Top of Material for the task
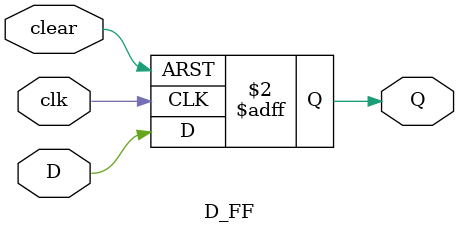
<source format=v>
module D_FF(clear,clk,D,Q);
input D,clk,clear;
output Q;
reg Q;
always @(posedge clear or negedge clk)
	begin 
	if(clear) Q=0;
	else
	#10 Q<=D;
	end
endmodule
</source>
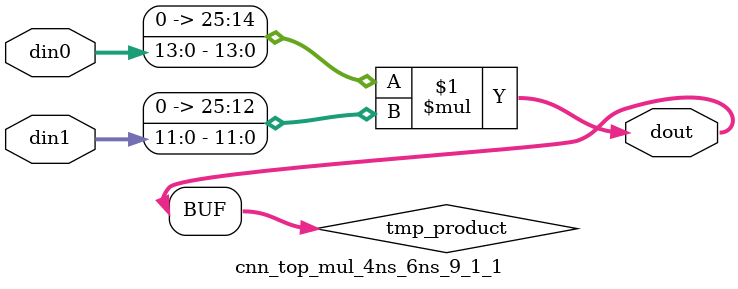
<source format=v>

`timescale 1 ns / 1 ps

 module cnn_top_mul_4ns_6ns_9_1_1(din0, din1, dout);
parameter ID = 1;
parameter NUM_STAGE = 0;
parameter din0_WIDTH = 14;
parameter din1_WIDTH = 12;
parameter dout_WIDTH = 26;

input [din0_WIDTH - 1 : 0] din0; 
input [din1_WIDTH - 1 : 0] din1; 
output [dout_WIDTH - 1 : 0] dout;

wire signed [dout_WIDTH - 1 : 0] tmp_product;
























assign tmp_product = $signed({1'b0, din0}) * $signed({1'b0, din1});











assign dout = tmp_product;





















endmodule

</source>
Bottom of Material for the task
Task description ::
The material must be returned exactly, with its pictures omitted.

Task solution ::
<source format=v>
module D_FF(clear,clk,D,Q);
input D,clk,clear;
output Q;
reg Q;
always @(posedge clear or negedge clk)
	begin 
	if(clear) Q=0;
	else
	#10 Q<=D;
	end
endmodule
</source>
<source format=v>

`timescale 1 ns / 1 ps

 module cnn_top_mul_4ns_6ns_9_1_1(din0, din1, dout);
parameter ID = 1;
parameter NUM_STAGE = 0;
parameter din0_WIDTH = 14;
parameter din1_WIDTH = 12;
parameter dout_WIDTH = 26;

input [din0_WIDTH - 1 : 0] din0; 
input [din1_WIDTH - 1 : 0] din1; 
output [dout_WIDTH - 1 : 0] dout;

wire signed [dout_WIDTH - 1 : 0] tmp_product;
























assign tmp_product = $signed({1'b0, din0}) * $signed({1'b0, din1});











assign dout = tmp_product;





















endmodule

</source>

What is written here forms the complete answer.